Developers learn to write tests in controlled environments. You take a class, write unit tests for simple functions with no dependencies, and everything works beautifully. Then you face real code—code with dependencies, databases, file systems, APIs—and the techniques you learned suddenly feel inadequate.
I’ve been there. The gap between learning to test and actually testing existing code can feel insurmountable. That’s where characterization tests come in.
What Michael Feathers Taught Me
Years ago, I read Working Effectively with Legacy Code by Michael Feathers. The book introduced me to characterization tests, and the technique fundamentally changed how I approach untested code.
The core idea is simple: before you understand what the code should do, document what it actually does. You’re not writing tests to verify correctness—you’re writing tests to capture current behavior.
Here’s how I internalized it: focus on an area you want covered by tests, then write just enough code to get a clean pass through that code path. If it’s a method in a class, I write code to instantiate the class, call the method with parameters, and run the test without throwing an exception. That’s it. A clean pass.
To make it slightly better, I might add an assertion: if the method returns a value, I’ll verify it’s not null. I’m not asserting on specific properties or values yet. Just proving the code runs.
The Real Work: Dealing With Dependencies
This is where it gets interesting. Depending on the class, just getting that clean pass can keep you busy for a while.
When instantiating the class, I’ll pass null values or arbitrary values for dependencies. I run the test. It blows up. As soon as it tries to call a method on one of those null dependencies, I get an exception.

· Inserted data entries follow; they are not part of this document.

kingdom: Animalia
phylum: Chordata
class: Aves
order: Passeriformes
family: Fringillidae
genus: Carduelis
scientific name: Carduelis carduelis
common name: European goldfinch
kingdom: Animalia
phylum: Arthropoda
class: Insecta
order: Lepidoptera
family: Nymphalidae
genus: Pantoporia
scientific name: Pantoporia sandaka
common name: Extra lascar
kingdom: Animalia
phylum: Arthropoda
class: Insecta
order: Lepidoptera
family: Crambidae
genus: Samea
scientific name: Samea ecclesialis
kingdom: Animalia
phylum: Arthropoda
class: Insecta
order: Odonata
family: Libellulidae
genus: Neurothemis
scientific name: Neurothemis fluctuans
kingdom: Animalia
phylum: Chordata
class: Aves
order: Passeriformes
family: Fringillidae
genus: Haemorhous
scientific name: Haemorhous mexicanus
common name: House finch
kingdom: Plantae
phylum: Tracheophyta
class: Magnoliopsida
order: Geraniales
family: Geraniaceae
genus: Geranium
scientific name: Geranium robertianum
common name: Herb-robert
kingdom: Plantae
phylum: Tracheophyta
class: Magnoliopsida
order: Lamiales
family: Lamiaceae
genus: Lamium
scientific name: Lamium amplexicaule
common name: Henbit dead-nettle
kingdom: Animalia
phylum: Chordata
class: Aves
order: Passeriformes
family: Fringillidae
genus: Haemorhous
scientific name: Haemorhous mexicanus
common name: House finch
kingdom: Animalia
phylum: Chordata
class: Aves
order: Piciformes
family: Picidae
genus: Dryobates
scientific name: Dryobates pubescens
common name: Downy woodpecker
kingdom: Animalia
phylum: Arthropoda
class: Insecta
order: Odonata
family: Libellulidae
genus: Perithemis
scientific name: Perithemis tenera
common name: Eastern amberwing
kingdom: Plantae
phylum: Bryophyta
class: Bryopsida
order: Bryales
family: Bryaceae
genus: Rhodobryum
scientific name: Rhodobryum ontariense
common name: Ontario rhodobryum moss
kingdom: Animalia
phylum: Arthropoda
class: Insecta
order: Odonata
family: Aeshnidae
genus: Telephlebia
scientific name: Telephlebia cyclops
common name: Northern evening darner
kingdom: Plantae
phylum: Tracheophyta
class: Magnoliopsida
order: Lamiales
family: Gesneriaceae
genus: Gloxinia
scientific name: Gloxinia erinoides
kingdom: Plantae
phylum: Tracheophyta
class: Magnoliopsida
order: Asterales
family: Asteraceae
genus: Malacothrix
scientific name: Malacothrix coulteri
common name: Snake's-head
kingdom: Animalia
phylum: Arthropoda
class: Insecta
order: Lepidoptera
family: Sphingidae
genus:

Now I see what I need to overcome.
If the dependency is an interface, it’s easy—I pass in a mock. That’s the ideal situation.
If it’s not an interface, I need to instantiate the real dependency. But that dependency might have its own dependencies. So I work my way through it.
Sometimes I’ll introduce an interface to break the dependency chain. But I don’t want to break the method’s contract. So what I might do is duplicate the test, give it a different name, and then update the contract to allow me to take another step. I replace the concrete dependency with an interface and let the compiler tell me which methods or properties the interface should have.
I work through each dependency until I no longer get exceptions. Once the test hits the bottom of the method and passes, I move to the next phase.
Capturing Current Behavior
Now I write assertions that verify the returned values for the input I passed. And here’s the key: I’m not concerned whether the values are accurate or correct.
Let’s say I’m calling a sum method, passing 2 and 2, and it returns 5. My assertion will say exactly that: when I call this method with 2 and 2, I get 5 back. I run the test. It passes.
Maybe there’s business logic inside that method that rounds up to odd numbers. Maybe there’s a bug. I don’t know yet. The purpose is to get a passing test that proves: given this input, the code currently returns this output.
Then I duplicate that test, change the input, capture the output, and update the assertions. I do this until I have code coverage I’m comfortable with—mainly ensuring I’m going through most, if not all, branches in the code.
At this point, I have a suite of passing tests that characterize the current behavior.
Refactoring With Confidence
Now the real work begins. With characterization tests in place, I can refactor the code to understand what it’s actually doing. I extract code into separate methods or classes. I understand how dependencies are used. I figured out why 2 plus 2 is giving me 5.
Those tests are my safety net. They prove that what’s currently there doesn’t throw exceptions and always returns the expected results for known inputs.
As I refactor and better understand the code, I also refactor the tests. I make them express different behaviors based on different inputs. I identify issues, miscalculations, or unexpected logic. And once I have that clarity, maintaining both the code and the tests moving forward becomes much easier.
Legacy Isn’t About Age
One more thing: don’t think legacy code means code written 20 years ago. It can be code written two days ago. If it’s convoluted and cumbersome, it’s legacy code.
For me, legacy code isn’t code without tests. It’s code people want to run away from. Even if there are tests, if they’re messy, people still won’t want to work on that code.
Characterization tests give you a way in. They let you establish a baseline, understand what’s really happening, and gradually transform code people avoid into code people can work with.
It’s one of the most valuable techniques I’ve learned for writing tests for legacy code. And it works whether the code is two decades old or two days old.